For every integer d, we iterate over:
threshold / d
multiples.
Therefore total work is:
threshold * (1 + 1/2 + 1/3 + ...)
which becomes:
O(threshold log threshold)
Union-Find operations are effectively constant time due to path compression and union by rank.
Test Cases
sol = Solution()
# Provided examples
assert sol.countComponents([2,4,8,3,9], 5) == 4 # basic example
assert sol.countComponents([2,4,8,3,9,12], 10) == 2 # multiple merged groups
# Single element
assert sol.countComponents([7], 10) == 1 # one node only
# All isolated
assert sol.countComponents([6,7,8], 5) == 3 # all exceed threshold
# Fully connected
assert sol.countComponents([1,2,3], 6) == 1 # all become connected
# Threshold too small
assert sol.countComponents([2,3,5,7], 1) == 4 # no edges possible
# Chain connectivity
assert sol.countComponents([2,4,8,16], 16) == 1 # transitive merging
# Large isolated number
assert sol.countComponents([2,3,1000000000], 10) == 2 # big number isolated
# Prime numbers
assert sol.countComponents([2,3,5,11], 10) == 2 # only some connect
# Numbers equal to threshold
assert sol.countComponents([5,10], 10) == 1 # lcm exactly threshold
# No valid lcm
assert sol.countComponents([8,9], 10) == 2 # lcm exceeds threshold
| Test | Why |
|---|---|
[2,4,8,3,9], 5 |
Verifies official example |
[2,4,8,3,9,12], 10 |
Tests multiple merged groups |
[7], 10 |
Single-node graph |
[6,7,8], 5 |
All nodes isolated |
[1,2,3], 6 |
Entire graph connected |
[2,3,5,7], 1 |
Extremely small threshold |
[2,4,8,16], 16 |
Transitive connectivity |
[2,3,1000000000], 10 |
Large value isolation |
[2,3,5,11], 10 |
Partial connectivity |
[5,10], 10 |
LCM exactly equals threshold |
[8,9], 10 |
LCM exceeds threshold |
Edge Cases
One important edge case occurs when numbers are larger than the threshold. Since the least common multiple of two numbers is always at least as large as the larger number, any value greater than threshold can never connect to another node. The implementation handles this naturally by never inserting such numbers into the processing structure, leaving them as isolated components.

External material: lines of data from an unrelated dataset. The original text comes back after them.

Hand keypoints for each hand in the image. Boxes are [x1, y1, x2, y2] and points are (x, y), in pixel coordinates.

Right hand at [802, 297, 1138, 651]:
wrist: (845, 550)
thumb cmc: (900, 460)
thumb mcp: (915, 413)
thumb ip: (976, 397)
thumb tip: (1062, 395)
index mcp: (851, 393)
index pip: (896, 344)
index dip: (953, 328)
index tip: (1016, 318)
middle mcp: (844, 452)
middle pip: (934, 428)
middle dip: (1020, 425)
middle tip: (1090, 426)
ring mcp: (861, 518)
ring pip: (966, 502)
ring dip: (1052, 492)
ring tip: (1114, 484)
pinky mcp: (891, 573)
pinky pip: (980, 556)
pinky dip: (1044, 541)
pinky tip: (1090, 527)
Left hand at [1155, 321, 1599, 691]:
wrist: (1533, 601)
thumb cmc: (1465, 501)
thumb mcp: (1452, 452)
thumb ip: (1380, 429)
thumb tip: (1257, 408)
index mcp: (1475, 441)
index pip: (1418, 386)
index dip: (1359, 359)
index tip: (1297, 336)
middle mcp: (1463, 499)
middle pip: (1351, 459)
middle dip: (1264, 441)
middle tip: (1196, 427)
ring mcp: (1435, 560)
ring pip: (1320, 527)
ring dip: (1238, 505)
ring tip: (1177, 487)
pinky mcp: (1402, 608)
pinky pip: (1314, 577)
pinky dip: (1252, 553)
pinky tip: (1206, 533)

Another subtle case is transitive connectivity. Two numbers may not share a direct edge but may still belong to the same connected component through intermediate nodes. Union-Find handles this correctly because once nodes are unioned together, connectivity becomes transitive automatically.
A third important edge case is when the threshold is extremely small, especially threshold = 1. In that situation, almost no LCM values are valid unless the array contains 1. The implementation correctly produces isolated components because the divisor processing loop cannot create unions for invalid LCM values.
A fourth tricky situation involves numbers whose LCM equals the threshold exactly. The condition uses <= threshold, not < threshold. The implementation correctly includes these edges because all processing includes the threshold value itself.
Finally, arrays containing large prime numbers can be difficult for naive factorization-based solutions. Since prime pairs often produce large LCM values, most remain disconnected. The optimized approach avoids expensive pairwise LCM calculations and still handles such inputs efficiently.